◆ Directions: If a line in the listing contains "lines", copy it out whole.

◆ Input for this task:

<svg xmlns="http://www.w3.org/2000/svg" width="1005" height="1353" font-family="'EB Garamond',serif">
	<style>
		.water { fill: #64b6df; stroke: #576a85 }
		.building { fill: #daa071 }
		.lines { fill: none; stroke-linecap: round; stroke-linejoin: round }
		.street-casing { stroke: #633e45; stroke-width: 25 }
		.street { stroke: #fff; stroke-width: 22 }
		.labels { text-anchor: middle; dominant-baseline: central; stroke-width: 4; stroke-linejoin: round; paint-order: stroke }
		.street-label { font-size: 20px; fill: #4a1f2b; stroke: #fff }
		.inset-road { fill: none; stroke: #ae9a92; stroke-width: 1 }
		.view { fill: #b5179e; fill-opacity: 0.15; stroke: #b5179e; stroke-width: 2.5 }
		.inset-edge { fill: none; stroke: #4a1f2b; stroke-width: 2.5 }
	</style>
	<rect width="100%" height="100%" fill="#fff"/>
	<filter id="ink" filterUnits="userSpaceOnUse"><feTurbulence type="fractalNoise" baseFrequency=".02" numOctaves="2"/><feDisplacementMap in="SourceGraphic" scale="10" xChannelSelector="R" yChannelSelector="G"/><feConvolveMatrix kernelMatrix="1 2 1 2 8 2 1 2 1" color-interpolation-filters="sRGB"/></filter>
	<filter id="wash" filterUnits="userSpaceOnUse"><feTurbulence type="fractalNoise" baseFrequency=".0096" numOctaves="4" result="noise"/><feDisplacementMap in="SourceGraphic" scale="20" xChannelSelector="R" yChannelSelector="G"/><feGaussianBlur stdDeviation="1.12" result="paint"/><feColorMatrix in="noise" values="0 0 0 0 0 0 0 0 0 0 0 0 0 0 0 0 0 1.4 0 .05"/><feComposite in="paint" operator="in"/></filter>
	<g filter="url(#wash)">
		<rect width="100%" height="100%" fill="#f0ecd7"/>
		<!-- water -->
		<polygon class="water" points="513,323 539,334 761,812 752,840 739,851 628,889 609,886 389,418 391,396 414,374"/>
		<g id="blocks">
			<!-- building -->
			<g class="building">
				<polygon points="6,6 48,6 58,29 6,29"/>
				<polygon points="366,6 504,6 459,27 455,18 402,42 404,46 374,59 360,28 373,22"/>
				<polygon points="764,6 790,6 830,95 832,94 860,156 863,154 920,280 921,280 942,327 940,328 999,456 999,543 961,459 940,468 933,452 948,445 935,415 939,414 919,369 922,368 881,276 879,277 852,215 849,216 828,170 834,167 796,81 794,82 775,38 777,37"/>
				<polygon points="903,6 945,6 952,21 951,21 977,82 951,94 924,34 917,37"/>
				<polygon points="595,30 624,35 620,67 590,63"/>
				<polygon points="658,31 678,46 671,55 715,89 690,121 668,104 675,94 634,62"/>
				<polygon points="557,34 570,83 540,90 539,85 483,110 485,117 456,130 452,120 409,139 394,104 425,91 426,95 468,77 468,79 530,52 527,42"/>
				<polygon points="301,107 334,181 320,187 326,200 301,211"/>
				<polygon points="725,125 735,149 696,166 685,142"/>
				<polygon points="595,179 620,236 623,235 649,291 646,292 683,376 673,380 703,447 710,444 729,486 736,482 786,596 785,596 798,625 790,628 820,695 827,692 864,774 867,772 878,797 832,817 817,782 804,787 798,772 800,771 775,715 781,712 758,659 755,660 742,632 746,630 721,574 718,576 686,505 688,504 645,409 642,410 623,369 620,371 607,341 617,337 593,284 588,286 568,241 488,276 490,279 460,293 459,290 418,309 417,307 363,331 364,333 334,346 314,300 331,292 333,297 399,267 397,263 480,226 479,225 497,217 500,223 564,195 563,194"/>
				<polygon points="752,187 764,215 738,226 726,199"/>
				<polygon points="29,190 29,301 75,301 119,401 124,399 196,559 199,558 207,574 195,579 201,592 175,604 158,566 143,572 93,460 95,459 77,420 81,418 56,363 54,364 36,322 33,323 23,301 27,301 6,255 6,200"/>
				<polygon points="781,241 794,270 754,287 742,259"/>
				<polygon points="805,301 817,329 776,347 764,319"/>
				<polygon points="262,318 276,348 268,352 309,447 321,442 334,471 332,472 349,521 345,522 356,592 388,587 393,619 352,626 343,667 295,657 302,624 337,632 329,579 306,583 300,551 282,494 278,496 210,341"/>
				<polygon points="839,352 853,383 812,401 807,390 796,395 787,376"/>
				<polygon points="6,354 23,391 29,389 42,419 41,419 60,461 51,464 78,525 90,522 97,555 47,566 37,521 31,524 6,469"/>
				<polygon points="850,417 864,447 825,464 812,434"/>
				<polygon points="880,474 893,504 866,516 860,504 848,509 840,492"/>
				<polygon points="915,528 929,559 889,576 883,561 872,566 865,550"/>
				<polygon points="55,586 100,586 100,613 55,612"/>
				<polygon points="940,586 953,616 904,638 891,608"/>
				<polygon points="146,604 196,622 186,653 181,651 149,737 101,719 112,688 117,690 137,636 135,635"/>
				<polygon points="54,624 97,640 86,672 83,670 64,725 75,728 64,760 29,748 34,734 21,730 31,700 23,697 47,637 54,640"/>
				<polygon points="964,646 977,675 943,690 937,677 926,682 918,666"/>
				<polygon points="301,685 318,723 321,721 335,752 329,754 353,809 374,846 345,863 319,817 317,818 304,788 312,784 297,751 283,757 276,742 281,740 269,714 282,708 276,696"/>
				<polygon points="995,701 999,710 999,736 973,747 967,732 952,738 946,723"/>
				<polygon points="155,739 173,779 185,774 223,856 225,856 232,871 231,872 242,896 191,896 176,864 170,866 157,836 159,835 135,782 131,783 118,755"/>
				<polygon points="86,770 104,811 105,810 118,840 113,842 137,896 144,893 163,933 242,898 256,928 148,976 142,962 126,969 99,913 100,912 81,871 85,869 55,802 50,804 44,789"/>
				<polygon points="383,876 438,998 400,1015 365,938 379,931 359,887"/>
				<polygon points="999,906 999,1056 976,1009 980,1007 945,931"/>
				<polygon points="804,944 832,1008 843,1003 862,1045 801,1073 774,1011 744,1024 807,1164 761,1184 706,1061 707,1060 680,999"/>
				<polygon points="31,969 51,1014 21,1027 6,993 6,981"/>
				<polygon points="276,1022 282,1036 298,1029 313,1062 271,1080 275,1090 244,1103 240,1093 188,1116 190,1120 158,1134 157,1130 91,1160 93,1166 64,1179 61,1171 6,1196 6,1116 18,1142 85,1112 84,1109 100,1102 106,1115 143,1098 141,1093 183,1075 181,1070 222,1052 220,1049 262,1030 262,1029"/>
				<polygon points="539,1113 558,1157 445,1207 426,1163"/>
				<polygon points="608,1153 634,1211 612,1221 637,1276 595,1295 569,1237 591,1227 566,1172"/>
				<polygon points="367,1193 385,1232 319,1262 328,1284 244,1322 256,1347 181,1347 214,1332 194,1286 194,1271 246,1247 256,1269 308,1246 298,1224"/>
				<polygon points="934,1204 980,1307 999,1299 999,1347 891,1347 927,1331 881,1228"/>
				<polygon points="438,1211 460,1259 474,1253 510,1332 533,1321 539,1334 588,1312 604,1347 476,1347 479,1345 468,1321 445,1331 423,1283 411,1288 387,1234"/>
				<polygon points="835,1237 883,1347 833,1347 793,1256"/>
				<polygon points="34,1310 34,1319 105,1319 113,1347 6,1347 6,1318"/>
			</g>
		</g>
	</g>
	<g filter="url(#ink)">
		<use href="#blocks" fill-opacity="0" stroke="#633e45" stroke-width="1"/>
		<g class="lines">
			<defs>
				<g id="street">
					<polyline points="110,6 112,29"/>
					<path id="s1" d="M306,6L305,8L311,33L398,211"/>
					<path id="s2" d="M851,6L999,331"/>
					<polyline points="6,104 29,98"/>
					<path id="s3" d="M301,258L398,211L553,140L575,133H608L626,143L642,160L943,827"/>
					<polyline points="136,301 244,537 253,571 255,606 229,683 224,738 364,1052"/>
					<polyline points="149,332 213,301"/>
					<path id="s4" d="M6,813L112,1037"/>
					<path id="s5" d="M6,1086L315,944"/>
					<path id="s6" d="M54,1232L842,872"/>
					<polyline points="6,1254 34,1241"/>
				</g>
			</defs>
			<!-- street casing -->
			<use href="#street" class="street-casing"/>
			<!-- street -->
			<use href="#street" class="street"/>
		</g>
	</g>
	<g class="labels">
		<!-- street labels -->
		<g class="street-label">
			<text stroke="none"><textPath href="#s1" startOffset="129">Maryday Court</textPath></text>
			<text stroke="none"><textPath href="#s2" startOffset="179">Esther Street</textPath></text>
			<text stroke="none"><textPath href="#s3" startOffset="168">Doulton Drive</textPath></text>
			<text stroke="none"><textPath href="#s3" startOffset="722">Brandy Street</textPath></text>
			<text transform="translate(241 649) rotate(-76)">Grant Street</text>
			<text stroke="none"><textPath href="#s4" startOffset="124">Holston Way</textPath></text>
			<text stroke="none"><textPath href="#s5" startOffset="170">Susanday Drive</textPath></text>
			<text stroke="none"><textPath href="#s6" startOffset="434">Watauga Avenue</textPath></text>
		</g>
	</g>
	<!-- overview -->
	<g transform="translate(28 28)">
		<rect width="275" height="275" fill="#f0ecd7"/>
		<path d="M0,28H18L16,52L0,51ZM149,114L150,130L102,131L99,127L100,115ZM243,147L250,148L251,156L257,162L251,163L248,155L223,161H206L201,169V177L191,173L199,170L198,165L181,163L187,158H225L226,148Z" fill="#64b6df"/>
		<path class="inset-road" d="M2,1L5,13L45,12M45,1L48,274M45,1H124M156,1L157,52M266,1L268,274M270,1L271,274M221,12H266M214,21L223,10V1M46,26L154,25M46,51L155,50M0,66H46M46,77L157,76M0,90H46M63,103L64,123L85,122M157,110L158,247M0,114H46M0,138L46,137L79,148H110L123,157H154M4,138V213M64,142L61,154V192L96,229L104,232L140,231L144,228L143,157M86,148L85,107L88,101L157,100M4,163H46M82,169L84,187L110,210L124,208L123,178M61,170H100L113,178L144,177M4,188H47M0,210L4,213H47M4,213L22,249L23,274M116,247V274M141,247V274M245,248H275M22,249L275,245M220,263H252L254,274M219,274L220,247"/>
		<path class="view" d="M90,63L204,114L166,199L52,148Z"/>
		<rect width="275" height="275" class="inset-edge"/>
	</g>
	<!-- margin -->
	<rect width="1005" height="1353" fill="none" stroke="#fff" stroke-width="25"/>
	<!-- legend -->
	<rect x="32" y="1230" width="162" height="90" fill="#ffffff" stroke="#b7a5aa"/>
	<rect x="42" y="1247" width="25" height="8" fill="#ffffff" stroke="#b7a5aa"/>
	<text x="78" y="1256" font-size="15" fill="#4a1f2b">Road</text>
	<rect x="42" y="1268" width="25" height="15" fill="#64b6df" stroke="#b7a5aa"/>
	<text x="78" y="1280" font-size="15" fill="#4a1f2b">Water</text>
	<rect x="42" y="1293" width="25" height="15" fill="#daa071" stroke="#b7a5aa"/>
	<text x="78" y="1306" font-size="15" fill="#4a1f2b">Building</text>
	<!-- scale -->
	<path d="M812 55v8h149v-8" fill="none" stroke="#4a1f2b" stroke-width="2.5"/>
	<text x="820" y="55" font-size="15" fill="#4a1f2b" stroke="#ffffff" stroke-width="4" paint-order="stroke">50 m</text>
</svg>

◆ Task result:
		.lines { fill: none; stroke-linecap: round; stroke-linejoin: round }
		<g class="lines">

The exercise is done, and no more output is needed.